Die Bahá‘i-Religion sieht alle anderen Religionen als überholt an, deren Gültigkeit durch die Offenbarung Bahá‘u‘llahs hinfällig geworden ist. Deshalb werden Kontakte zu anderen Glaubensgemeinschaften bloß auf dem Hintergrund der Missionierung gesehen.
Diese Offenbarung ist in Stufen geschehen, wonach frühere Propheten wie Krishna, Noah, Mose, Zarathustra, Jesus und Mohammed nur jeweils für ihre Epoche Gültigkeit haben.
Das volle Maß der Wahrheit hat ausschließlich Bahá‘u‘llah als alles überragender Offenbarer gebracht.
Der Mensch gilt zwar als Geschöpf Gottes, er verliert aber das Heil, wenn er nicht die göttliche Führung und Leitung erhält.

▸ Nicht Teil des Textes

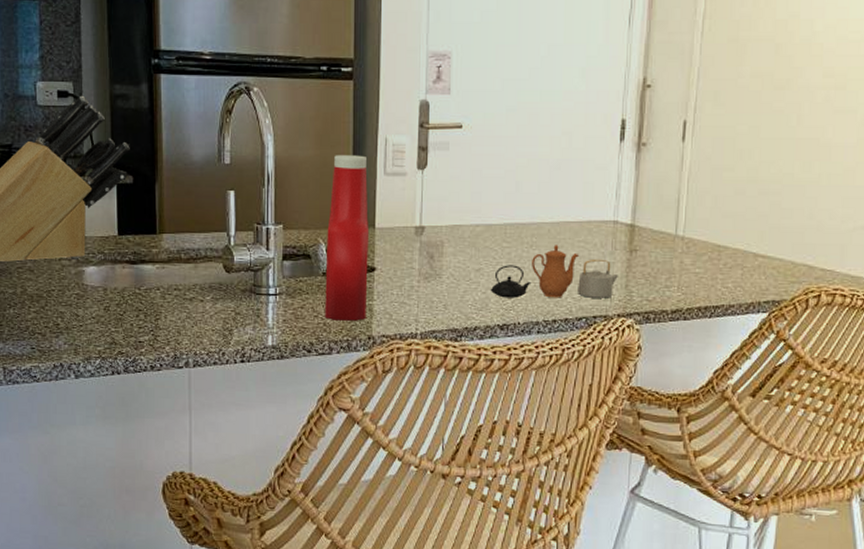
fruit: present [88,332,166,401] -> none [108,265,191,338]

Allein das "Universelle Haus der Gerechtigkeit" ist berechtigt, die Schriften authentisch zu interpretieren. Deren Auslegung ist irrtumsfrei.

Bernhard Dobrowsky

Literaturangabe: F. Ficicchia, Der Bahá‘ismus – Weltreligion der Zukunft? Stuttgart 1981; G. Rosenkranz, Die Bahá‘i, U. Schäfer, Die Grundlagen der Verwaltungsordnung der Bahá‘i; S. Effendi, Die Weltordnung Bahá‘u‘llahs; M. Hutter, Der Bahá‘i - Geschichte und Lehre einer islamischen Weltreligion, 1994; K. Poostchi/A. Käfer, Die Bahá‘i-Religion in Österreich, Graz 2001; Internet, Die Bahá‘i-Gemeinden, 2002.